Primo film di Jocelyn Moorhouse (*) che è recentemente tornata alla regia con The dressmaker, con una uscita prevista verso fine anno. Il cast include Kate Winslet, Liam Hemsworth e Hugo Weaving, lasciando prevedere una distribuzione di un certo livello.
Questo primo lavoro aveva un budget sicuramente molto più modesto, e se il protagonista è ancora Hugo Weaving e il secondo ruolo maschile è affidato a Russell Crowe bisogna considerare che entrambi ai tempi erano degli illustri sconosciuti, praticamente al debutto sul grande schermo.
Martin (Weaving) è cieco dalla nascita. Non è questo il suo handicap peggiore, bensì la sua insicurezza, la necessità di avere sempre e comunque una prova (Proof è il titolo originale) della sincerità di chi gli parla. Per far ciò, fa molte foto e verifica il suo contenuto chiedendone la descrizione a vedenti, paragonandola con quello che gli avevano detto e quello che aveva percepito.
Celia (Geneviève Picot) gli fa da governante, ma i rapporti tra i due sono molto tesi. Lei è innamorata cotta di lui e spera che un giorno o l'altro lui ricambi. Lui mantiene con lei un atteggiamento ambivalente. Evidentemente gli fa comodo essere così al centro dell'attenzione, ma non ha alcuna intenzione di ricambiare in alcun modo. Un gioco molto pericoloso che non si sa come potrebbe andare a finire.
Andy (Russell Crowe) è un ragazzotto simpatico ma evanescente, che non sembra sapere che farsene della sua vita. Il caso vuole che incontri Martin in circostanze curiose e i due facciano amicizia. Martin apprezza la sua spontaneità e lo recluta per avere descrizioni delle foto che prende, sarebbe anche disposto a pagare per il servizio. Ovviamente Celia si indispettisce nel vedere che Martin ha trovato qualcun altro che gli dia retta, e fa di tutto per sabotare la relazione rivale, spingendo Andy a dire una menzogna a Martin.

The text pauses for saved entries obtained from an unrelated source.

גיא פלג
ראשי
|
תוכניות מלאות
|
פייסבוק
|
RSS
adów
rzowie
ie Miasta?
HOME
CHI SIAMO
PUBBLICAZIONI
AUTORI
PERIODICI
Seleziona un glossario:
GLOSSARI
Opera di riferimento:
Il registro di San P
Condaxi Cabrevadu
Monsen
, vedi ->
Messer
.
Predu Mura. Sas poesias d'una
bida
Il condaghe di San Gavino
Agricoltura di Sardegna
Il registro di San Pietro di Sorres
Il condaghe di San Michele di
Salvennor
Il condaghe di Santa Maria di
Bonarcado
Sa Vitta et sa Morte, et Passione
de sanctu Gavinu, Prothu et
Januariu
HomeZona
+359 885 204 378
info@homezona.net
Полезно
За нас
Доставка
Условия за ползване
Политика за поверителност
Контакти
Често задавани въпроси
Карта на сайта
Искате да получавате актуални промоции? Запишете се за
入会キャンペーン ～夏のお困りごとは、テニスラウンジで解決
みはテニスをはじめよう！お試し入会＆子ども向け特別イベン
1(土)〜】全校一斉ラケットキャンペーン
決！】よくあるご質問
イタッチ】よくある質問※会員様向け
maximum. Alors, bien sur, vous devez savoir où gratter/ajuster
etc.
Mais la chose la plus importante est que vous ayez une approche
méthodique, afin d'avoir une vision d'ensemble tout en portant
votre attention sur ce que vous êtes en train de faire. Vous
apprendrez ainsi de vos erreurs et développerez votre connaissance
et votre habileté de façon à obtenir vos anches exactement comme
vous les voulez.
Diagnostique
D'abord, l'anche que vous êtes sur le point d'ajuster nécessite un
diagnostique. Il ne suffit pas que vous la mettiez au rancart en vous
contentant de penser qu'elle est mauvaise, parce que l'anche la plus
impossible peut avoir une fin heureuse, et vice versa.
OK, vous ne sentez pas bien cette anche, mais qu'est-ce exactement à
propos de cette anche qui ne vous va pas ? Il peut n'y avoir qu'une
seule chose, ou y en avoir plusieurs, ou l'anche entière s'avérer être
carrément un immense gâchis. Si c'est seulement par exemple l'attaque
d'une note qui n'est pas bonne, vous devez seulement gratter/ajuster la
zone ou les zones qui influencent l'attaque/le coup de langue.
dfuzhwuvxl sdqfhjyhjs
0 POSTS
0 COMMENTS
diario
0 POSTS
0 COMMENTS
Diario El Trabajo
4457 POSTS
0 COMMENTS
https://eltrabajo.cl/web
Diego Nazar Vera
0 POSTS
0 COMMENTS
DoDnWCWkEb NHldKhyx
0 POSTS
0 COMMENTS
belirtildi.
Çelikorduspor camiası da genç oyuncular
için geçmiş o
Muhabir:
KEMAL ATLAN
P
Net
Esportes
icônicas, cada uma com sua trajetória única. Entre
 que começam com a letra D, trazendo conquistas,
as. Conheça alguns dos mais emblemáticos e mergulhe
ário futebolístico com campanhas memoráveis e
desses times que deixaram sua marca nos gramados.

Fortunatamente questo tradimento della fiducia serve a Martin per capire come le sue pretese di assoluta sincerità degli altri siano eccessive, e lo spingono a riconsiderare il suo approccio alla vita, imparando a fidarsi maggiormente degli altri, lasciando perdere il suo ossessivo bisogno di riscontri oggettivi.
Brava la Moorhouse a trattare un argomento così spinoso senza cadere in patetismi o eccessi drammatici. Grazie anche ad alcuni siparietti comici che alleggeriscono lo sviluppo, come quando Martin simula di essersi dimenticato di essere cieco dalla nascita per evitare problemi con la polizia.
(*) Secondo IMDB ci sarebbe un misterioso Pavane risalente a un decennio prima, ma nulla ho trovato sul suo conto.